• **Work instructions**:
What lines of the data below include the word "device"? Report them by copying each.

• **Data extracts**:
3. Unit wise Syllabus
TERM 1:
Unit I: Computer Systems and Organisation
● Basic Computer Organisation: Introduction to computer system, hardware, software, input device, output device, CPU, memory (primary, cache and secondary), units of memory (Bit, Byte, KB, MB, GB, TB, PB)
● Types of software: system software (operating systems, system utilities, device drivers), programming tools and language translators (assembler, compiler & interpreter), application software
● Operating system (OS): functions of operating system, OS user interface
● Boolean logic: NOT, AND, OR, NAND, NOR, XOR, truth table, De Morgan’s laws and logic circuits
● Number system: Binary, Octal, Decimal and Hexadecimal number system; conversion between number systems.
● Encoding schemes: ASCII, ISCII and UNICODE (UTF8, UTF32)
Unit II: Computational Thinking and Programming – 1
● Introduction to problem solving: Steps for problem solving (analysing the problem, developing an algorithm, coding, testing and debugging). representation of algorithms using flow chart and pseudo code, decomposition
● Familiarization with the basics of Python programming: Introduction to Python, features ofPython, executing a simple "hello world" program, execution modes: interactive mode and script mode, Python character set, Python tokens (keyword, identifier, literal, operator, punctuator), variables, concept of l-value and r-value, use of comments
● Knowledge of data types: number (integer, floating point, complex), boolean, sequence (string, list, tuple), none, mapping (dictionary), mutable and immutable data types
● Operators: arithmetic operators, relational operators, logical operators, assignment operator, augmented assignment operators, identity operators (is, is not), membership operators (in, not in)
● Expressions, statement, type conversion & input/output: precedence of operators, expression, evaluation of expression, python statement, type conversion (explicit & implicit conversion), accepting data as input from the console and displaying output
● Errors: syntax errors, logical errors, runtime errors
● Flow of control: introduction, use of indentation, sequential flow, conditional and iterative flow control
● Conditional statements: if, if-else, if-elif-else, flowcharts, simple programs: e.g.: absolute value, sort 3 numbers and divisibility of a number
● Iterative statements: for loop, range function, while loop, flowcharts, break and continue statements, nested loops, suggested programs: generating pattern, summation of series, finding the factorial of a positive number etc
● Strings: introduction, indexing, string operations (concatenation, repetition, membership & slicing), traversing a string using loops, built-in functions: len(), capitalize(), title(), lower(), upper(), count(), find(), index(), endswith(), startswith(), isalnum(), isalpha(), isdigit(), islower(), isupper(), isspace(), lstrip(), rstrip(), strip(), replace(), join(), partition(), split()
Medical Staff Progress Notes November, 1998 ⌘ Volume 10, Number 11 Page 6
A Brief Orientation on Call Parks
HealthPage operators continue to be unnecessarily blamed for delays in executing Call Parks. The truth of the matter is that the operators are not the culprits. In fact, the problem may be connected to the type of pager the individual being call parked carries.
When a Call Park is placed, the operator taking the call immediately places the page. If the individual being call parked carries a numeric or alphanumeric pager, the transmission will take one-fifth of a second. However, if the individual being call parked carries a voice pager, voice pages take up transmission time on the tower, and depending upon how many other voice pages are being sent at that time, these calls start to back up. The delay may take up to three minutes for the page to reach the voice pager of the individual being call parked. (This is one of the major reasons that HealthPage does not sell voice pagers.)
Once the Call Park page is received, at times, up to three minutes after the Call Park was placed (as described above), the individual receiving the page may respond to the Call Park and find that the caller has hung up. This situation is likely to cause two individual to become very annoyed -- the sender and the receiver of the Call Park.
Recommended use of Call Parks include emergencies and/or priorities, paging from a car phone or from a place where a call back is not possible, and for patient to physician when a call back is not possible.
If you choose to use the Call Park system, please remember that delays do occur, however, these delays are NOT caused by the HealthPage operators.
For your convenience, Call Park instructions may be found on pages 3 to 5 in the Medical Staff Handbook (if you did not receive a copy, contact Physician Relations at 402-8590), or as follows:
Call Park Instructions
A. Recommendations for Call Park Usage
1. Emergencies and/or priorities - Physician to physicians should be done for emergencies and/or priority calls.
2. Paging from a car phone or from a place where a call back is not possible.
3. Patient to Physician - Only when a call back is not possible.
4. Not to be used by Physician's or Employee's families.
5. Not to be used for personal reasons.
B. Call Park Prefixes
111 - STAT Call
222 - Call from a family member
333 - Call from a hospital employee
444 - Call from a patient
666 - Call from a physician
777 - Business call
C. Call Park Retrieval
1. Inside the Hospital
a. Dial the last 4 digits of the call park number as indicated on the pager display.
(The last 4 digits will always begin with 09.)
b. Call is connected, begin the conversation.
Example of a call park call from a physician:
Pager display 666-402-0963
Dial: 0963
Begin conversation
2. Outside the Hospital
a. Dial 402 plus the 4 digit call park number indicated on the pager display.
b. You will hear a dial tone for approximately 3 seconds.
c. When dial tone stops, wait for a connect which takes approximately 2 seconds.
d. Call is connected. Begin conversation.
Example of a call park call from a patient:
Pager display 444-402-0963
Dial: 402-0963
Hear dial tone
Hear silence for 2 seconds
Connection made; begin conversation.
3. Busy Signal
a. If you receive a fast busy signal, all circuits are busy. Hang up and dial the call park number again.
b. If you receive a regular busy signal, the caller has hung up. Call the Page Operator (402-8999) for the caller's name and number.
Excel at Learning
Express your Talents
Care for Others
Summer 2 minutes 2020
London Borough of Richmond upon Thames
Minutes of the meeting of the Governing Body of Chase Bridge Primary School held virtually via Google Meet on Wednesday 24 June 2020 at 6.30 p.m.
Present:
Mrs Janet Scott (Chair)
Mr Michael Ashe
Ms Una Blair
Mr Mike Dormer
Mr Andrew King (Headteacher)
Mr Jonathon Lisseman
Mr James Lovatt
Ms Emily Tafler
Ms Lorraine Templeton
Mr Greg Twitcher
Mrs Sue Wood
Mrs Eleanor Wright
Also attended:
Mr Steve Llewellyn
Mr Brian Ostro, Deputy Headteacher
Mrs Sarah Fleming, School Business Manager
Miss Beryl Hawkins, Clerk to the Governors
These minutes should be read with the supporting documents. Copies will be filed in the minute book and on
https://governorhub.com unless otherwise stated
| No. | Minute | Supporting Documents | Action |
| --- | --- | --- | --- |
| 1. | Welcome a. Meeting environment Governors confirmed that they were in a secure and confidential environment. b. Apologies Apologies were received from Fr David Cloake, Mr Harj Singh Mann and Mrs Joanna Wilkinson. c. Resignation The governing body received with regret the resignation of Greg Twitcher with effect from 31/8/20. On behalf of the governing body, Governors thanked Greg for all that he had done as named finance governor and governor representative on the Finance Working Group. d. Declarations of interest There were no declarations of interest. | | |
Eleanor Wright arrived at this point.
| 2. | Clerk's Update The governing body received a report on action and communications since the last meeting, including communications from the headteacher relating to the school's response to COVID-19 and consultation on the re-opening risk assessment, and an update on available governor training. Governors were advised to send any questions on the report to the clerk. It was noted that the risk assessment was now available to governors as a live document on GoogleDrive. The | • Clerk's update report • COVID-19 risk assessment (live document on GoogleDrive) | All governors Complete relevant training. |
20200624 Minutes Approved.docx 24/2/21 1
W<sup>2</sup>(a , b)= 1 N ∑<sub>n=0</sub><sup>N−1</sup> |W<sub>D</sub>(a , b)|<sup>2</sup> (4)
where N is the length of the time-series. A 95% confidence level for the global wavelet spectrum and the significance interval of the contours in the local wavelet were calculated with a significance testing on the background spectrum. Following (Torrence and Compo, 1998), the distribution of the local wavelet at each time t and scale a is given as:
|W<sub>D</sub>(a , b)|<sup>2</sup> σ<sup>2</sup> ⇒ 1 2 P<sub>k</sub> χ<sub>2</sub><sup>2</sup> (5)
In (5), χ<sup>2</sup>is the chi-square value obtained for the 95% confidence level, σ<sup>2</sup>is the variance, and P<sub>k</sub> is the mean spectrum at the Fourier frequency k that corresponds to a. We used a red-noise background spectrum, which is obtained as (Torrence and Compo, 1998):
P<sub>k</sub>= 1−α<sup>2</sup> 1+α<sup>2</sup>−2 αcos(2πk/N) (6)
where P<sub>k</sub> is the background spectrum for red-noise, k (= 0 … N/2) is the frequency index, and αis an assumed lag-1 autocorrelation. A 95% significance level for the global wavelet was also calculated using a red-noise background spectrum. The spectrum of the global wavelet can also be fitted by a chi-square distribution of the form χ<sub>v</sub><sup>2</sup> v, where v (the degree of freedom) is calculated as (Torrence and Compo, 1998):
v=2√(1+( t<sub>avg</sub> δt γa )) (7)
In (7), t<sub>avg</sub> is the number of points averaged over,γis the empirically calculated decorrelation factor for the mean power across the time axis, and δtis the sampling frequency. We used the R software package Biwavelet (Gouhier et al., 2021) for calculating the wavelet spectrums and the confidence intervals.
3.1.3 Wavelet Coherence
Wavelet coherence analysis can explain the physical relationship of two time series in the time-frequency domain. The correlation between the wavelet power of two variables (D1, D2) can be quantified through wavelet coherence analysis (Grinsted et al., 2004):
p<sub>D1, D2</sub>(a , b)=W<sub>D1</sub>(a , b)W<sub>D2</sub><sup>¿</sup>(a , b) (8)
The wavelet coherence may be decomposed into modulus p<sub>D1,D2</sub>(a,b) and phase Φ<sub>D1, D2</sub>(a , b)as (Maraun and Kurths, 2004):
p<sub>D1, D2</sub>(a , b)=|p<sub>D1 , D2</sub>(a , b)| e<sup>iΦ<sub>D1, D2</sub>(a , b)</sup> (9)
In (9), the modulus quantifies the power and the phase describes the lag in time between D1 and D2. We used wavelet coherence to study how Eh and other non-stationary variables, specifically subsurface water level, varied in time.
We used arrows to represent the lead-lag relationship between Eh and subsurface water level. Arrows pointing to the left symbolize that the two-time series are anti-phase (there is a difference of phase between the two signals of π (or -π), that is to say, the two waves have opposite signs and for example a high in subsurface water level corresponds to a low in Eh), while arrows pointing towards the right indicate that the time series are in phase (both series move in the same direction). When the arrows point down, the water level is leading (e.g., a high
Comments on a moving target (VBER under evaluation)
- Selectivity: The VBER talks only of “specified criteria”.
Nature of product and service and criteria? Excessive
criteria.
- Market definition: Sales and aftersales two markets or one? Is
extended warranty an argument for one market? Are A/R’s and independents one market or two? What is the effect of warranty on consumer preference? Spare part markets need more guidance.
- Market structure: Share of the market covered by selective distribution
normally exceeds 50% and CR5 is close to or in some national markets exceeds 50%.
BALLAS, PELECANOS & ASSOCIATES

• **Result for this exercise**:
● Basic Computer Organisation: Introduction to computer system, hardware, software, input device, output device, CPU, memory (primary, cache and secondary), units of memory (Bit, Byte, KB, MB, GB, TB, PB)
● Types of software: system software (operating systems, system utilities, device drivers), programming tools and language translators (assembler, compiler & interpreter), application software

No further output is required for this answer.